Die Avenue de Champagne in Épernay wird auch als „Champagner-Champs-Élysées“ bezeichnet, unter der ca. einen Kilometer langen Straße, die gesäumt ist von prächtigen Schlössern und Anwesen der großen Champagnerhäuser, liegt ein 110-Kilometer (!) großes Labyrinth von Kellern, das man teilweise mit unterirdischen Bahnen durchqueren muss, sonst wären die Wege zu weit. Seit 2015 gehört die Avenue zum UNESCO-Weltkulturerbe und ist eine Hauptattraktion für Touristen, die Weinproben und Besichtigungen der historischen Häuser vornehmen können. Seit 1995 ist die gesamte Champagnerstraße (also dort, wo die Reben angebaut werden) entlang des Marnetals bis zu den Städten Épernay, Reims, Sézanne und Côte des Bar UNESCO-Weltkulturerbe. Und ein Besuch lohnt sich für alle, die gutes Essen und Champagner lieben.

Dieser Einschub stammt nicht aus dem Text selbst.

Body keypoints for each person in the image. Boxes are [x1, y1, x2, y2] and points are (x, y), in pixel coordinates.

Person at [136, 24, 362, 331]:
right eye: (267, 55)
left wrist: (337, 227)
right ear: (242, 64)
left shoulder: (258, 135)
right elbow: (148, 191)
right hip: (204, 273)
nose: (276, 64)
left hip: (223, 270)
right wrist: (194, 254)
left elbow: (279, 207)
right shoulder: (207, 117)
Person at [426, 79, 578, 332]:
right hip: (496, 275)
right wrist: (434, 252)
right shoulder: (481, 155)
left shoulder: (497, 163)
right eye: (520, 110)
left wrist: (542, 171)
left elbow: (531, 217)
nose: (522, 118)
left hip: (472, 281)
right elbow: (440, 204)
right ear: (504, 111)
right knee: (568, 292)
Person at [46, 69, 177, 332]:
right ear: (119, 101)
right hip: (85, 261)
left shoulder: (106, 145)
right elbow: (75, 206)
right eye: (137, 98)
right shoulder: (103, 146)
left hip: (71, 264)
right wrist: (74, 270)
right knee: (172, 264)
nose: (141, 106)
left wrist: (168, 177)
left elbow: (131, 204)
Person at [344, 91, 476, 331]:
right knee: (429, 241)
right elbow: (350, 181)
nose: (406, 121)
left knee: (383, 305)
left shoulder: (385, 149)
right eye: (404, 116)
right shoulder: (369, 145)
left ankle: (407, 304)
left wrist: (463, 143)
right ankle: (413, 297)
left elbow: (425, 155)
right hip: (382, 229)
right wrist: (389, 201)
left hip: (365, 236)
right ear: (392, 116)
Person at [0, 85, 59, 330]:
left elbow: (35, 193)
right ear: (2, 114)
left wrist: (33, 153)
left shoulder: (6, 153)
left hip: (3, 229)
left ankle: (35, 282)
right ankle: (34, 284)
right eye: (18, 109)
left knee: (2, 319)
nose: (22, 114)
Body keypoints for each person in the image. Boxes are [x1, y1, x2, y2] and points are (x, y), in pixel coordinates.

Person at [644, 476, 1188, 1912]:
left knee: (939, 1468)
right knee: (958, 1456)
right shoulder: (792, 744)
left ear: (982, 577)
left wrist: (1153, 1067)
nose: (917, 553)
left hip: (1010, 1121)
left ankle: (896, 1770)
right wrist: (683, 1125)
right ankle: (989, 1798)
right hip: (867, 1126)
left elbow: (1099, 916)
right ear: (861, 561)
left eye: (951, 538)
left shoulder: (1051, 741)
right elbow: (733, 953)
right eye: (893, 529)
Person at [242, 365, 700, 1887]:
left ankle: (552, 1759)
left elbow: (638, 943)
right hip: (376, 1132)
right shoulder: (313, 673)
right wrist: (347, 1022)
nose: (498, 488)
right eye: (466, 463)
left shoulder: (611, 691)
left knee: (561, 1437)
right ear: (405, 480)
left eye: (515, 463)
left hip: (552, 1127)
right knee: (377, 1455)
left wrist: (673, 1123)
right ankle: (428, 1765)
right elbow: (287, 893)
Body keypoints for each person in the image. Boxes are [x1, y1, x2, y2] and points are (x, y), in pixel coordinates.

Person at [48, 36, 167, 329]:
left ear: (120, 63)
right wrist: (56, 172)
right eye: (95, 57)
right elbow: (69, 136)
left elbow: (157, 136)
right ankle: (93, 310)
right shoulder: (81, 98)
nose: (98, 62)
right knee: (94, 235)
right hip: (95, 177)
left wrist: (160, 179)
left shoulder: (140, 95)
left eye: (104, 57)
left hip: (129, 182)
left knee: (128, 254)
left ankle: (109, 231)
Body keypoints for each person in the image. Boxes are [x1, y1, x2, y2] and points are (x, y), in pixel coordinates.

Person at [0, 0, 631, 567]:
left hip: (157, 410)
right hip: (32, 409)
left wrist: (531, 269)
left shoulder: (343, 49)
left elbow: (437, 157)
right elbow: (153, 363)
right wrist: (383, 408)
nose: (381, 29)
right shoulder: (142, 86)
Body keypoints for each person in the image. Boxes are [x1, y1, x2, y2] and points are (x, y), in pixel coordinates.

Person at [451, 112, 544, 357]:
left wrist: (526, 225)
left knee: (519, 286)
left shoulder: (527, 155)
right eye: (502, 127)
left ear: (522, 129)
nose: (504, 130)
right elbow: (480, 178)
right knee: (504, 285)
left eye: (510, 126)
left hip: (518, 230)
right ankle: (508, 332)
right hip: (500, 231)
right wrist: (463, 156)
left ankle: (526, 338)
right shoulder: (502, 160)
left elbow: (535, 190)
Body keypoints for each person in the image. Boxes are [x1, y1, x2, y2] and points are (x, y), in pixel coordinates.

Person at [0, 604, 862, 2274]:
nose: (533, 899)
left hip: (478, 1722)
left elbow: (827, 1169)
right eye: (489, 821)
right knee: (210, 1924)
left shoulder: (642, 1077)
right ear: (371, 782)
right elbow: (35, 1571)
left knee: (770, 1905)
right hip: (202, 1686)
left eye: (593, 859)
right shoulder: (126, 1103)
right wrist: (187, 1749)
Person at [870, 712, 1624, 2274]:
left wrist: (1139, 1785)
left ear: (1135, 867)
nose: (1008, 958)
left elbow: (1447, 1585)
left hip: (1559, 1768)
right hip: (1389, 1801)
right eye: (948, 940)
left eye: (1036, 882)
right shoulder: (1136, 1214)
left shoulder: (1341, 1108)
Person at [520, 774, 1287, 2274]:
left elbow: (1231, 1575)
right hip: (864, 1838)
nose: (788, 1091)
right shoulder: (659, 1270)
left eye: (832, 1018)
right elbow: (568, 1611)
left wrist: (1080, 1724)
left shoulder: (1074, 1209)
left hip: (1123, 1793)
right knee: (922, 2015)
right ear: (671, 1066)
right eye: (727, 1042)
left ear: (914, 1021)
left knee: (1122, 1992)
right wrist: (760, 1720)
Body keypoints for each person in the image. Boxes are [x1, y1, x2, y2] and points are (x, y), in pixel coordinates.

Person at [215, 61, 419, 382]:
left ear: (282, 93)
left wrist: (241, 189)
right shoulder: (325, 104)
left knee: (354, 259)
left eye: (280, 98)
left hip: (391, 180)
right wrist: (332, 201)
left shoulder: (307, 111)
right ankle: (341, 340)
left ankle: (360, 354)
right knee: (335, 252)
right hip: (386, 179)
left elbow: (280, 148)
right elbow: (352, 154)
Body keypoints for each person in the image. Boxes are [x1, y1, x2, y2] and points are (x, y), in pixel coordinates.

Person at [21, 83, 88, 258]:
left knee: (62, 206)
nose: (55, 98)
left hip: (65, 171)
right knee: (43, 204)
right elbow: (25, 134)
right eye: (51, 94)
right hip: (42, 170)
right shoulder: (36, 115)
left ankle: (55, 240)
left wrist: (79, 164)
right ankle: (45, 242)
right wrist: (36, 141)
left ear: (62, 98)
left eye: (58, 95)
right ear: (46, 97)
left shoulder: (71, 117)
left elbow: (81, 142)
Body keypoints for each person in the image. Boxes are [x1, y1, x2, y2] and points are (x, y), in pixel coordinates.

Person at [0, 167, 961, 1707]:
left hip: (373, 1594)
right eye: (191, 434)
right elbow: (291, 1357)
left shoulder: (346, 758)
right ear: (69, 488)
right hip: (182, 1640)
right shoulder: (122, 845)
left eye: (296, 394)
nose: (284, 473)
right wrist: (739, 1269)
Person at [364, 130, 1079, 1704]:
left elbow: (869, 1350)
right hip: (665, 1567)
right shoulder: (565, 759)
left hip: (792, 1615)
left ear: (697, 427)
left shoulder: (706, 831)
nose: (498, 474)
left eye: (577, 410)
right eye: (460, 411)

Porn Star Martini – der ultimative Champagner-Cocktail
Den edlen Champagner noch mit anderen Zutaten strecken? Für manche ein echter Frevel, aber Champagnercocktails haben eben auch viele Liebhaber – und sie haben eine lange Tradition. Außerdem geht, was schmeckt. Der Porn Star Martini beispielsweise ist einer der derzeit angesagtesten Cocktails, der allerdings schon 2002 vom ghanaischen Barkeeper Douglas Ankrah in London erfunden wurde. Und so mixt man ihn:
- 4 cl Vanille-Wodka
- 4 cl Passionsfruchtlikör
- 1 cl Vanillesirup
- Saft von 1/2 Limette
- 2 Passionsfrüchte
- 4 cl Champagner (oder Prosecco)
Fruchtfleisch der Passionsfrüchte mit Wodka, Passionsfruchtlikör, Sirup und Limettensaft auf Eis im Shaker schütteln, in Cocktailschale abseihen. Der Champagner wird separat dazugereicht und abwechselnd mit dem süßen Drink getrunken.